[Saved data entries]
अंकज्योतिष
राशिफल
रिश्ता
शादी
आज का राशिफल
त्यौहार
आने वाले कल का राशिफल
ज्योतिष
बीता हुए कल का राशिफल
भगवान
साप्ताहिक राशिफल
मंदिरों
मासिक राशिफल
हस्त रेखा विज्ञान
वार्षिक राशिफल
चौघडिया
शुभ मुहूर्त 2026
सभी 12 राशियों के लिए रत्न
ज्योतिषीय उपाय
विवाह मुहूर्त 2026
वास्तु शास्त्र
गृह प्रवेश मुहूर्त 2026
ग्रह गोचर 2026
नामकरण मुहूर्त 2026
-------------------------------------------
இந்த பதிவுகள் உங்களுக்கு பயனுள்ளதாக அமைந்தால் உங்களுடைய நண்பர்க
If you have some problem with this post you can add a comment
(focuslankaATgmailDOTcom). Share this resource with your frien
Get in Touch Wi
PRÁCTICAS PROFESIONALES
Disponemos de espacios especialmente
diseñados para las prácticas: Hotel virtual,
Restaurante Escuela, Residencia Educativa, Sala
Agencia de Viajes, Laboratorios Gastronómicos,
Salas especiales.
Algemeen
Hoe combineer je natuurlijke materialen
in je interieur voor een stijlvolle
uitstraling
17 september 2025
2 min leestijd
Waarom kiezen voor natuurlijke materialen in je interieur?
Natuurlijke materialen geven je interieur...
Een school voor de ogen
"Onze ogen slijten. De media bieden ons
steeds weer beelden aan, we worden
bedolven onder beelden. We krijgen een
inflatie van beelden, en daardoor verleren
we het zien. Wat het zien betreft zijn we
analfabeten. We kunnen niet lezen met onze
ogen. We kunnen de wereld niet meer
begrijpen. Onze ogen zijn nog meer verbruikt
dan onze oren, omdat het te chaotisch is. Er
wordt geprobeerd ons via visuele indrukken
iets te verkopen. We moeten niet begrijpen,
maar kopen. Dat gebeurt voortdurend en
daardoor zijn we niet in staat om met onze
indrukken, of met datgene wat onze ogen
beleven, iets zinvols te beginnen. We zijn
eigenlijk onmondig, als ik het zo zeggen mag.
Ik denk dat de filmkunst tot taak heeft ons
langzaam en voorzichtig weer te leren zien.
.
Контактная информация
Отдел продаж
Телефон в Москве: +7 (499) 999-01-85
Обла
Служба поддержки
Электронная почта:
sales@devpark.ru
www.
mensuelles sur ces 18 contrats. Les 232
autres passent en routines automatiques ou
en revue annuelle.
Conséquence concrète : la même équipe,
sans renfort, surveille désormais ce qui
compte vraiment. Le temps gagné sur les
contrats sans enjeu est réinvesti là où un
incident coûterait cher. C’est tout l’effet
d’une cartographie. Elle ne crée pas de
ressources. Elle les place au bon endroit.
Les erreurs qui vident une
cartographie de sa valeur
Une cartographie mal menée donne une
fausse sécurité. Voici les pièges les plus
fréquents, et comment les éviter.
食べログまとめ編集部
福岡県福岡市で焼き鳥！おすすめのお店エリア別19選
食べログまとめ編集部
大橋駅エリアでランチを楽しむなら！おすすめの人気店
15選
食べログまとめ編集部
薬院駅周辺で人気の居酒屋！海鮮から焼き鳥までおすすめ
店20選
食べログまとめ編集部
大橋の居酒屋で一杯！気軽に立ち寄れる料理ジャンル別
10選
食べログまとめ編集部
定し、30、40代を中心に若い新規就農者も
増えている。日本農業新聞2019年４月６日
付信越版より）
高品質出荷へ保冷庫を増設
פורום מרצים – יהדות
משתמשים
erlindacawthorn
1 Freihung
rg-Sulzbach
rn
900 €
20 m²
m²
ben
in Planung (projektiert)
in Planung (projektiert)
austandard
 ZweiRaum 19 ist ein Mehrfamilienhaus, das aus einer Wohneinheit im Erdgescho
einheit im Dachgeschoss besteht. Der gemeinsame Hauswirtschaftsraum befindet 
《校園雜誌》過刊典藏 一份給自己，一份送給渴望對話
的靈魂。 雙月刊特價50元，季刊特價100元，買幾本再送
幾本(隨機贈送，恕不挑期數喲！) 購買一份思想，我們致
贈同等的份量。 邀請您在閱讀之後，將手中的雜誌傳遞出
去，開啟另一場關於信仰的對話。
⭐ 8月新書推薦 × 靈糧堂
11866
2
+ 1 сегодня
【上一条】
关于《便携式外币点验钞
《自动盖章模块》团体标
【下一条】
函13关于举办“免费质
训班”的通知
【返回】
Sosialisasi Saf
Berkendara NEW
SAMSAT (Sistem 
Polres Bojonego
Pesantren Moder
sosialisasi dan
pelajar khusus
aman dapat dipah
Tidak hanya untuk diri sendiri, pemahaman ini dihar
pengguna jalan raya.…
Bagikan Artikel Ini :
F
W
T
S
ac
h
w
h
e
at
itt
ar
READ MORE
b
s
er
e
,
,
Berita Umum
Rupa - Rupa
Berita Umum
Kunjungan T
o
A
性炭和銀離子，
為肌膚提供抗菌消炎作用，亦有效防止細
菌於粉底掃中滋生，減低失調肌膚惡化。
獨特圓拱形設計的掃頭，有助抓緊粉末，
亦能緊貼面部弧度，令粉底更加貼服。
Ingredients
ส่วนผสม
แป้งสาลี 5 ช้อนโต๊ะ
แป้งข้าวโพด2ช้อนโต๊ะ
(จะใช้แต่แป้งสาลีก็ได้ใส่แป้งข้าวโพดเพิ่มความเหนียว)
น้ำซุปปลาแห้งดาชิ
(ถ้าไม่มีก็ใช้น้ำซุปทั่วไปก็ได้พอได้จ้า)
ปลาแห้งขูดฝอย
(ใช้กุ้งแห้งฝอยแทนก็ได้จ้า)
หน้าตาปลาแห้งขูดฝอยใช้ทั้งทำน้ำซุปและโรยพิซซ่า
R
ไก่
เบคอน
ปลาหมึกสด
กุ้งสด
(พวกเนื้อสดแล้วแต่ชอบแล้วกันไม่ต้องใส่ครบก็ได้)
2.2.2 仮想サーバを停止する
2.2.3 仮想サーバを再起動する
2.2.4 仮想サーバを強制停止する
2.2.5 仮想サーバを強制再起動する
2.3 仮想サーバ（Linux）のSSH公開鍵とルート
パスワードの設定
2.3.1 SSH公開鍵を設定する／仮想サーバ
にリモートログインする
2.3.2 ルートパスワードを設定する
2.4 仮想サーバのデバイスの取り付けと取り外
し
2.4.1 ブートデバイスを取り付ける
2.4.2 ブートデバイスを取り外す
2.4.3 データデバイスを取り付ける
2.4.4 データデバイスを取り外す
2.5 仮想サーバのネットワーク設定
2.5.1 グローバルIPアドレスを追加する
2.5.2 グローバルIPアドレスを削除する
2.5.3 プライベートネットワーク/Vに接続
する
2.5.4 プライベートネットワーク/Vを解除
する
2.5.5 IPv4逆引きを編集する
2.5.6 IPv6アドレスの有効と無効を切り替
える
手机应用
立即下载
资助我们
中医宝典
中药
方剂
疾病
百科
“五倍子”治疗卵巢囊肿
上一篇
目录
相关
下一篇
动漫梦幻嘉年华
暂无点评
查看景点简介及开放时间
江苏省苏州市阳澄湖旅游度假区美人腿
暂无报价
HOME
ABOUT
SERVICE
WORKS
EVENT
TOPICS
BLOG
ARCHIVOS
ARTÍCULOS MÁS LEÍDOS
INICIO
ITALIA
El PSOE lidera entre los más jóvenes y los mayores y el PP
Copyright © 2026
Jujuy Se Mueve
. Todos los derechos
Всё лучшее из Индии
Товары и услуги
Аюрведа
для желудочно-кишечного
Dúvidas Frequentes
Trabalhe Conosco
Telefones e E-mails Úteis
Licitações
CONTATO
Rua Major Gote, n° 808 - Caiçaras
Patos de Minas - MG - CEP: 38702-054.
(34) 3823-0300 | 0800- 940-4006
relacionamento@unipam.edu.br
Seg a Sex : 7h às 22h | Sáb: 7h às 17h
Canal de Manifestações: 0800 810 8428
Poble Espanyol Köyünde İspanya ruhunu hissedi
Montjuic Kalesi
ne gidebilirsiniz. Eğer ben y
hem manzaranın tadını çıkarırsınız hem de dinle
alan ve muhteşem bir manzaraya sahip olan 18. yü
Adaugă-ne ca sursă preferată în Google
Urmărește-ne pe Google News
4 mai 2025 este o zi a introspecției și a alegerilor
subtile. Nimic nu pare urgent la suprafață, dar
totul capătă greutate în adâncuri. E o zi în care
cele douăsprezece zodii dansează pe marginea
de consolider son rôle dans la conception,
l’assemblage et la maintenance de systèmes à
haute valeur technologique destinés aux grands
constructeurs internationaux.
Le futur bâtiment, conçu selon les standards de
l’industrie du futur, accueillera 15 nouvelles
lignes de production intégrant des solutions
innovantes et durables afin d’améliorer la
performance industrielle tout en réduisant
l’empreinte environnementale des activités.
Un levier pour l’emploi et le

• _Work to complete_
Only the lines above starting at the line that holds "Agencia de Viajes, Laboratorios" and ending at the line that holds "indrukken, of met datgene wat onze ogen" are to be repeated, exactly and in full.

• _The completed task_
Agencia de Viajes, Laboratorios Gastronómicos,
Salas especiales.
Algemeen
Hoe combineer je natuurlijke materialen
in je interieur voor een stijlvolle
uitstraling
17 september 2025
2 min leestijd
Waarom kiezen voor natuurlijke materialen in je interieur?
Natuurlijke materialen geven je interieur...
Een school voor de ogen
"Onze ogen slijten. De media bieden ons
steeds weer beelden aan, we worden
bedolven onder beelden. We krijgen een
inflatie van beelden, en daardoor verleren
we het zien. Wat het zien betreft zijn we
analfabeten. We kunnen niet lezen met onze
ogen. We kunnen de wereld niet meer
begrijpen. Onze ogen zijn nog meer verbruikt
dan onze oren, omdat het te chaotisch is. Er
wordt geprobeerd ons via visuele indrukken
iets te verkopen. We moeten niet begrijpen,
maar kopen. Dat gebeurt voortdurend en
daardoor zijn we niet in staat om met onze
indrukken, of met datgene wat onze ogen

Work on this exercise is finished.